Misalnya, perekonomian saat ini sangat bergantung pada perempuan yang melakukan pekerjaan perawatan anak-anak dan orang lanjut usia yang tidak dibayar atau dibayar rendah. “Sampai kita menyadari kenyataan bahwa kita perlu memberikan nilai yang layak pada pekerjaan perawatan, perempuan akan terus tertinggal,” kata Khawaja.
Meskipun banyak anggota Partai Demokrat dan Republik yang sepakat mengenai tantangan struktural yang dihadapi perempuan dalam angkatan kerja, mereka kesulitan menemukan titik temu dalam solusi kebijakan, termasuk memperluas cuti keluarga yang dibayar dan menawarkan perlindungan bagi pekerja yang hamil.
Perjuangan yang sedang berlangsung berpusat pada Undang-Undang Keadilan Gaji (Paycheck Fairness Act) yang disponsori oleh Partai Demokrat, yang akan memperbarui Undang-undang Gaji Setara tahun 1963, termasuk dengan melindungi pekerja dari pembalasan karena mendiskusikan gaji mereka, sebuah praktik yang menurut para pendukung praktik membantu membuat pekerja tidak mengetahui diskriminasi upah.
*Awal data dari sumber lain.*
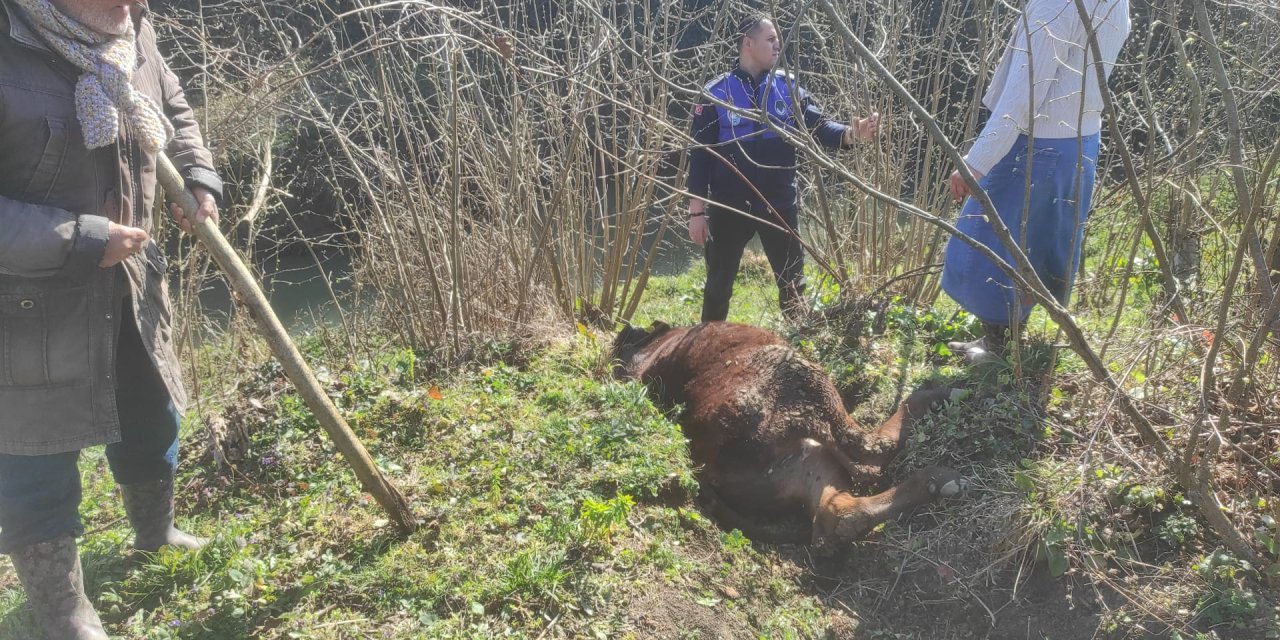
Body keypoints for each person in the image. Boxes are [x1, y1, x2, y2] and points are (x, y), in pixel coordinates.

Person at [0, 0, 222, 637]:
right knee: (35, 459)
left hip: (129, 283)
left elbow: (171, 102)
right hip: (25, 310)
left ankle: (156, 532)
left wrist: (198, 174)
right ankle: (63, 613)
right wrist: (80, 238)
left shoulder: (133, 27)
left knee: (152, 414)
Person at [942, 0, 1130, 361]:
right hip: (1080, 143)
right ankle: (1009, 342)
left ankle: (998, 348)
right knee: (1038, 246)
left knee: (988, 244)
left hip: (1036, 144)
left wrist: (975, 163)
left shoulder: (1054, 5)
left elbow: (1022, 98)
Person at [687, 15, 881, 323]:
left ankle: (798, 343)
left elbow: (819, 126)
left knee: (793, 285)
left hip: (779, 204)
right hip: (729, 206)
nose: (778, 45)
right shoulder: (715, 93)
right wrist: (696, 212)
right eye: (770, 39)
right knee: (718, 287)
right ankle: (708, 342)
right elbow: (700, 156)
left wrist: (852, 134)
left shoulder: (786, 87)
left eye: (778, 39)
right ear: (748, 44)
Partai Republik pada umumnya menentang RUU tersebut karena dianggap mubazir dan kondusif bagi tuntutan hukum yang tidak penting. Namun, Wakil Presiden Kamala Harris menegaskan kembali dukungannya terhadap RUU yang disponsori Partai Demokrat pada hari Senin setelah kematian salah satu pendukung paling menonjolnya, ikon kesetaraan gaji, Lilly Ledbetter.
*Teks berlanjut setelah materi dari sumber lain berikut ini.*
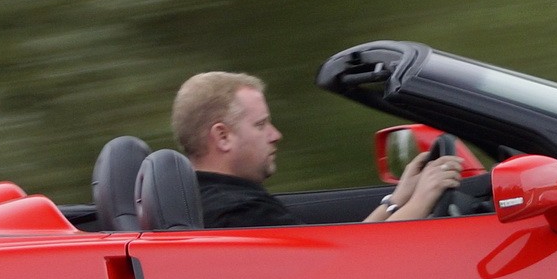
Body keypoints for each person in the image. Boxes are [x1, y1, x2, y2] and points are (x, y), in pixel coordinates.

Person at [172, 71, 464, 229]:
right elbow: (343, 270)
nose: (276, 135)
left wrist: (399, 199)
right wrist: (423, 199)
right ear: (222, 137)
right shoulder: (239, 214)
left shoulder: (207, 200)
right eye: (261, 125)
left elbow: (341, 251)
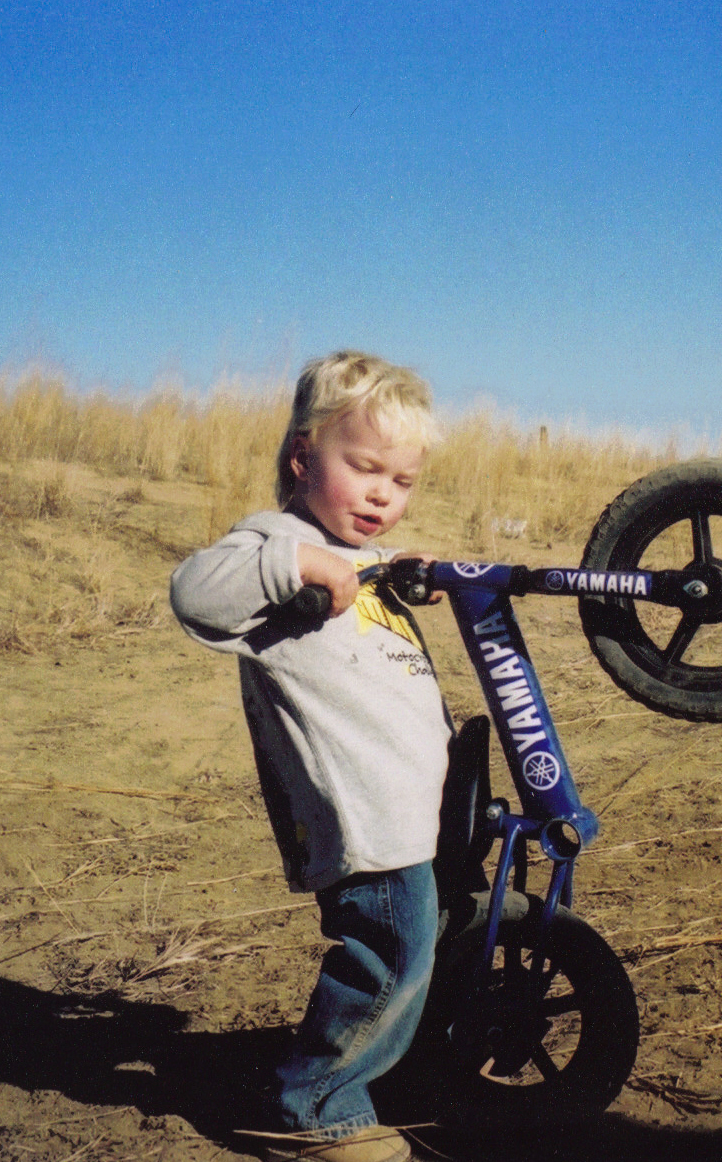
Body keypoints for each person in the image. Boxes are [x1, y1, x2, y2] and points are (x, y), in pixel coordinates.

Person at [169, 351, 450, 1162]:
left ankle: (390, 1058)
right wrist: (294, 564)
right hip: (362, 813)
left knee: (416, 944)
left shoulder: (355, 557)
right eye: (362, 468)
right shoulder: (273, 544)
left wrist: (398, 578)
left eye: (400, 482)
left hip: (408, 805)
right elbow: (194, 592)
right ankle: (313, 1109)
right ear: (301, 458)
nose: (380, 494)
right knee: (388, 955)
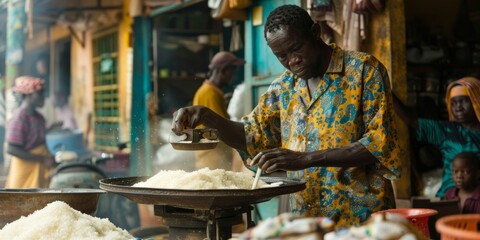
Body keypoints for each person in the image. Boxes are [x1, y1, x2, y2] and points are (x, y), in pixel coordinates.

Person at [172, 5, 401, 227]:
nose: (292, 61)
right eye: (281, 56)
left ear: (315, 32)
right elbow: (252, 136)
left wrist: (305, 158)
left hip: (361, 218)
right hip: (307, 221)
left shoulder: (363, 70)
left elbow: (378, 144)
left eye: (296, 49)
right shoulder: (283, 87)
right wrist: (208, 117)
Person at [393, 77, 480, 198]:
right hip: (451, 198)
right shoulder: (447, 130)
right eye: (453, 103)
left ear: (476, 101)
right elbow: (411, 120)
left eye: (464, 101)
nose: (458, 107)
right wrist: (387, 91)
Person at [191, 51, 245, 170]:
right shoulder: (209, 93)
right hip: (213, 160)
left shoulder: (212, 92)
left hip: (214, 158)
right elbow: (221, 128)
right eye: (232, 71)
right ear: (224, 70)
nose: (234, 76)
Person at [5, 76, 54, 188]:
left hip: (38, 169)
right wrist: (42, 158)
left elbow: (34, 137)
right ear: (28, 95)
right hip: (24, 172)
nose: (43, 97)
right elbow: (11, 149)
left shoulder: (39, 117)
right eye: (39, 93)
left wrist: (51, 129)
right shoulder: (19, 118)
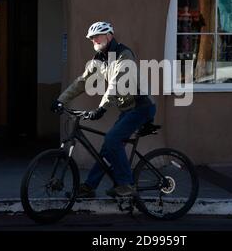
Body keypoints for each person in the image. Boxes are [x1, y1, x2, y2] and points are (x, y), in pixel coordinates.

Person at [51, 21, 156, 198]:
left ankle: (126, 184)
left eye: (97, 37)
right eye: (91, 39)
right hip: (127, 110)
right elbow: (82, 82)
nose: (94, 41)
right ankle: (90, 187)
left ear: (109, 36)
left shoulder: (124, 55)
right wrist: (60, 100)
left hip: (141, 107)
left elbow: (115, 83)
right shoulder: (99, 59)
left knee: (112, 139)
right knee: (107, 147)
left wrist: (101, 108)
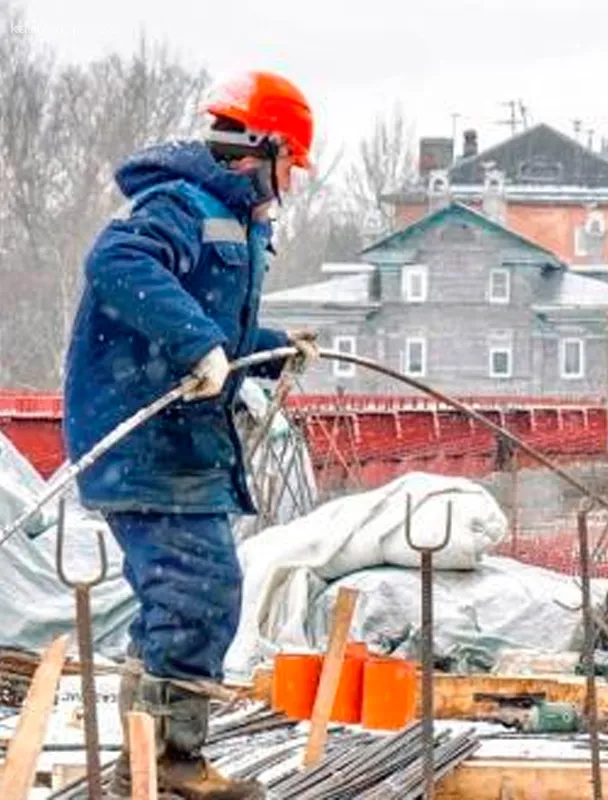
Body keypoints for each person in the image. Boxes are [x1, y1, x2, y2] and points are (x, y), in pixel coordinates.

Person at [63, 71, 321, 800]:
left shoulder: (232, 219)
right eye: (289, 167)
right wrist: (195, 345)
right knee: (197, 590)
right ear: (261, 150)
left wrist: (265, 345)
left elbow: (214, 322)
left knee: (183, 596)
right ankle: (169, 768)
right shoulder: (178, 205)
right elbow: (119, 263)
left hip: (187, 443)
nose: (288, 185)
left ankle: (149, 767)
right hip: (145, 442)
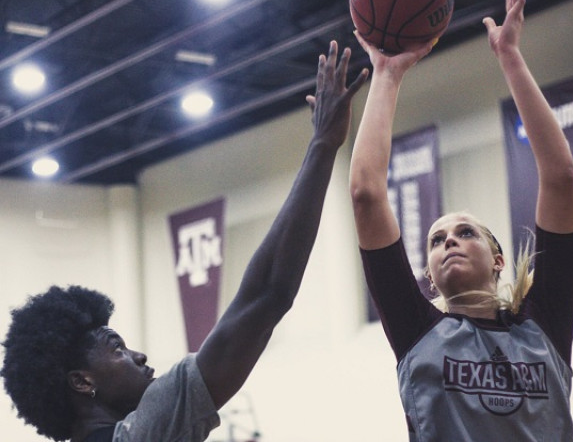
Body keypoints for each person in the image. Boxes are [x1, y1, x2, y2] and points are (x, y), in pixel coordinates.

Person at [1, 41, 368, 442]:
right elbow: (268, 294)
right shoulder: (144, 433)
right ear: (82, 381)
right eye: (117, 348)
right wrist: (322, 146)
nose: (139, 356)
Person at [349, 0, 573, 439]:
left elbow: (560, 176)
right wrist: (386, 73)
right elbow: (365, 194)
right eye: (437, 240)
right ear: (430, 277)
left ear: (498, 259)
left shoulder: (544, 324)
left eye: (465, 233)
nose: (449, 242)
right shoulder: (417, 329)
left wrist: (511, 58)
Sementara itu, kesenjangan gaji mempunyai dampak yang besar, Khawaja menjelaskan: “Bukan hanya perempuan saja yang menderita. Keluarga mereka, anak-anak merekalah yang menderita karena kurangnya pendapatan dan kompensasi yang memadai. Dan hal ini mendorong siklus kemiskinan dan ketidakamanan antargenerasi.”
Perempuan Associated Press yang bekerja dan liputan pemerintah negara bagian menerima dukungan finansial dari Pivotal Ventures. AP bertanggung jawab penuh atas semua konten. Temukan standar AP dalam bekerja dengan filantropi, daftar pendukung dan area cakupan yang didanai di AP.org.